Bitcoin pools chart
Bitcoin, the new digital currency, remains a mystery to many. There is no better way to lift the fog surrounding bitcoin than to let the data speak. And data speaks loudest through charts. Yes, topological analysis is often the best route to comprehension.
I have constructed – with my assistant, Mazin Al-Rayes – a series of charts that contain illuminating data about bitcoins and brief directions for use following each chart.
How to interpret: Currently there are 13.235 million bitcoins in circulation. The issuance of new bitcoins will halt when the total number of bitcoins “mined” (read: in circulation) reaches 21 million.
How to interpret: This chart shows the total revenue in USD of bitcoin miners (See: the formula at the bottom of the chart for the calculation). A bitcoin miner can be anyone with a computer and a connection to the internet. Miners lend their computers’ processing power to the bitcoin network and are compensated with new bitcoins. Many miners use hardware designed specifically for mining, others simply use their home computers - pooling their processing power via the internet and sharing the rewards.
How to interpret: This chart shows the estimated number of giga-hashes per second that the bitcoin network is performing. It’s clear that the processing power of the bitcoin network increased over time. The hash rate increased for a myriad of reasons: an increased number of miners, collaboration of miners in pools and hardware capacity.
How to interpret: New bitcoins are created at a predictable rate. This rate is a function of both the difficulty level of a bitcoin miner’s mathematical operation and the processing power of a miner’s hardware.
How to interpret: This chart shows the bitcoin market capitalization. This is calculated by multiplying the total number of bitcoins by the market price of a bitcoin in USD.
How to interpret: This chart shows the trade volume in USD from the largest bitcoin exchanges.

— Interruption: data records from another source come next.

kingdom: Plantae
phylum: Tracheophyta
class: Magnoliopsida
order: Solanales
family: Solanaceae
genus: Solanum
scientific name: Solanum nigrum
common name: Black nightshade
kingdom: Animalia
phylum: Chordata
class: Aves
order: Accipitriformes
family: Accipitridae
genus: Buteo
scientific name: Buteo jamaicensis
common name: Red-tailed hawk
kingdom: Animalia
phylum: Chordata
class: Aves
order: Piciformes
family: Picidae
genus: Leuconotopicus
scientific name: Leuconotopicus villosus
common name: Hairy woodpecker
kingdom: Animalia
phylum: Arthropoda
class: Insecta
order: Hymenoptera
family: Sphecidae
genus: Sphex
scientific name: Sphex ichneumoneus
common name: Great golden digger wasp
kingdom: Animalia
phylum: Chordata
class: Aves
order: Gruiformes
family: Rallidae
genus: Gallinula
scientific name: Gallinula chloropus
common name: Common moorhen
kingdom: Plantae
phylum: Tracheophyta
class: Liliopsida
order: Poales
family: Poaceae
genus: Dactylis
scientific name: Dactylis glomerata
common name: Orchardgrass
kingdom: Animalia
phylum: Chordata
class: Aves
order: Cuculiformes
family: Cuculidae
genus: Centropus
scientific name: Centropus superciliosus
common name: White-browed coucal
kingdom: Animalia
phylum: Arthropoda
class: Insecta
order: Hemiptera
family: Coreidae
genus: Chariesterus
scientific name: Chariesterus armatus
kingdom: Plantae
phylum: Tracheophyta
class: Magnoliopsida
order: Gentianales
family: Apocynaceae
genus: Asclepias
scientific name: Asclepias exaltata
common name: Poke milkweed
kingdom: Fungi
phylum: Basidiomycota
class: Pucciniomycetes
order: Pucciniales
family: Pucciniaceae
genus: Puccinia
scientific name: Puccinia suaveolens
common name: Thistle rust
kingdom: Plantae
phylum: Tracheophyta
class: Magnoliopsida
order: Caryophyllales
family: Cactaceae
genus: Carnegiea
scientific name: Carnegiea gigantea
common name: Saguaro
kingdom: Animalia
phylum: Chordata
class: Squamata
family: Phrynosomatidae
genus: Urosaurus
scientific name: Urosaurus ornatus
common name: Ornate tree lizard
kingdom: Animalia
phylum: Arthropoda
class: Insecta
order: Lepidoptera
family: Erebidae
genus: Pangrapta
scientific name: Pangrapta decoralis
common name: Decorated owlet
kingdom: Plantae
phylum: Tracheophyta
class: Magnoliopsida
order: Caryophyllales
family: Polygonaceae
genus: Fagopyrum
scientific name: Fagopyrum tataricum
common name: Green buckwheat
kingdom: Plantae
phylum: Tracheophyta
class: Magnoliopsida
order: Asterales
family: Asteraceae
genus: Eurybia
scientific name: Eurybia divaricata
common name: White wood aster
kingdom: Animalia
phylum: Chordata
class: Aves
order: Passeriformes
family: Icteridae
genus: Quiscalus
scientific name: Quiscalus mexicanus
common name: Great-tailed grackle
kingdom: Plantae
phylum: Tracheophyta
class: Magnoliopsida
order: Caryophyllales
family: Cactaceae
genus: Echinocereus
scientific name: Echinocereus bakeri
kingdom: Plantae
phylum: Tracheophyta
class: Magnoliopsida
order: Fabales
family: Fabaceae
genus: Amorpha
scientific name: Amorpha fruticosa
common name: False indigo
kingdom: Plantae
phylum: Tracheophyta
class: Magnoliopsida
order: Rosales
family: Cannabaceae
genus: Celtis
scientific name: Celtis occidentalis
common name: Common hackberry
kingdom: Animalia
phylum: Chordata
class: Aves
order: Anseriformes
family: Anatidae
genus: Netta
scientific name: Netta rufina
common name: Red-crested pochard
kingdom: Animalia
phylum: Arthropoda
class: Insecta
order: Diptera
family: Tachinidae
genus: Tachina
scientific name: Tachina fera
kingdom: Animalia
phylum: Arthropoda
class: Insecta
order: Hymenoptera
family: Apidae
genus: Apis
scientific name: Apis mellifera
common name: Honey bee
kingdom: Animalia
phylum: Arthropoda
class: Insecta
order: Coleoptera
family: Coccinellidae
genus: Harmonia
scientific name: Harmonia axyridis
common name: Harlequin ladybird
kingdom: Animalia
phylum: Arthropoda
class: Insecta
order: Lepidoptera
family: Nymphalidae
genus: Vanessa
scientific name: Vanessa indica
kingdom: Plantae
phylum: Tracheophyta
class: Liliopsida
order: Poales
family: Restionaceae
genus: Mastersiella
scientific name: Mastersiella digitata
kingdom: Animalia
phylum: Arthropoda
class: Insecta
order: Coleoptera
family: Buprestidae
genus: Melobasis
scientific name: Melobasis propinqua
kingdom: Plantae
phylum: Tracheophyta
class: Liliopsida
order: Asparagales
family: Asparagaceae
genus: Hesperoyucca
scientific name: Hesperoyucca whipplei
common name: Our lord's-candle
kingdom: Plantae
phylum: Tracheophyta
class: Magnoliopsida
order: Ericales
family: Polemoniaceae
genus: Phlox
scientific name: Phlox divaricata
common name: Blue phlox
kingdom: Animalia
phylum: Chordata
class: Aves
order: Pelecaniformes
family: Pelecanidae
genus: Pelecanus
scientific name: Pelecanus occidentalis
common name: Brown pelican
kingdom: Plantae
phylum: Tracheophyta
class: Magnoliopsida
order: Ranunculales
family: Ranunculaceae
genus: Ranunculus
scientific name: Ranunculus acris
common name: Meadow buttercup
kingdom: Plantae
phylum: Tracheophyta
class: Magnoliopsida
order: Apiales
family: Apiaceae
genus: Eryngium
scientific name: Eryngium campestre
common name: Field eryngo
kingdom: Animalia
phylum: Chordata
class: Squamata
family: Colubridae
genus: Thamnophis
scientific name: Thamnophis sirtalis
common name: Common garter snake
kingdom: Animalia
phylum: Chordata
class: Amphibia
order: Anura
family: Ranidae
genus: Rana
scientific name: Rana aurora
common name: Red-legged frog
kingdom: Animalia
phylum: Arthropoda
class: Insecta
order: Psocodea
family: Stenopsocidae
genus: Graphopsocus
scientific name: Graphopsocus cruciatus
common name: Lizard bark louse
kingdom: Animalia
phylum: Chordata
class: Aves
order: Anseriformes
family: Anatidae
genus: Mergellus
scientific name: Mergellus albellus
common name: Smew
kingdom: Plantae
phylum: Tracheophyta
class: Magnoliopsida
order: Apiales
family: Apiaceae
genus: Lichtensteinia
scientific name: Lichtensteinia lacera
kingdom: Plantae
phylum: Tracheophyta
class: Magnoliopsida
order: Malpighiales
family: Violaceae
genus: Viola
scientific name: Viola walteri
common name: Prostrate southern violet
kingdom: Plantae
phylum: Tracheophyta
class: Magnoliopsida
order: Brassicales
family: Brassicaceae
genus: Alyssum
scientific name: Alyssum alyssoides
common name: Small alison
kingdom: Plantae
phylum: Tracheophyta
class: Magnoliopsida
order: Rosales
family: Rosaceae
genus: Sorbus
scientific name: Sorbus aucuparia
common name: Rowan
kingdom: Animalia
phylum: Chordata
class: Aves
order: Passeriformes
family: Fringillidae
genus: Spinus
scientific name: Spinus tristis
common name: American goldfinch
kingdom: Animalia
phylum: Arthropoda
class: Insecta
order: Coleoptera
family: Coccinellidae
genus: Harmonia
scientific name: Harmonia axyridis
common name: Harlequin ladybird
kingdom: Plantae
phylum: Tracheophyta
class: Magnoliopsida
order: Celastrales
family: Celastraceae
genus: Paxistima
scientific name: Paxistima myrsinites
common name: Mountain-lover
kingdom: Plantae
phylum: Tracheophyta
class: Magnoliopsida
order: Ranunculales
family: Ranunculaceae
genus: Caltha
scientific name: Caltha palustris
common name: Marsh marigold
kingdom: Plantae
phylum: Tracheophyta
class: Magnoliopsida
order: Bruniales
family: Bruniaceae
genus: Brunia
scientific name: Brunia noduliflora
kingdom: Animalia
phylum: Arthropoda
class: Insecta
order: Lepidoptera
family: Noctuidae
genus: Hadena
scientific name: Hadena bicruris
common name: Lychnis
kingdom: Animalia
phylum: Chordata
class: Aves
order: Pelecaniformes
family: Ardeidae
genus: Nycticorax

How to interpret: This chart shows the price and volatility of the bitcoin. Volatility is calculated by annualizing the standard deviation of the daily returns of the past 14 days. If the price behavior over the past 14 days remains the same for one year, the volatility charted above can be interpreted as the expected price change range (+ or -) at the end of the year.
How to interpret: Each day the volatility of bitcoins (as calculated in Chart 7) is plotted against the return on bitcoins that day. In the chart, the number of days above the 0% line is greater than the number of days below the 0% line, because the price of bitcoins has been trending upward since 1 January 2013.
How to interpret: A simple moving average (SMA) is the average of the price over the past days. When a short-term moving average crosses over and exceeds a long-term moving average, price momentum in the market is accelerating. When a short-term moving average falls below a long-term moving average, price momentum in the market is decelerating.
How to interpret: We have chosen to measure long-term trends with 50- and 100-day simple moving averages, and short-term trends with 10- and 20-day simple moving averages. When the 50-day simple moving average is greater than the 100-day moving average, the long-term position is indicated in red. When the 10-day simple moving average is greater than the 20-day simple moving average, the short-term position is indicated in green.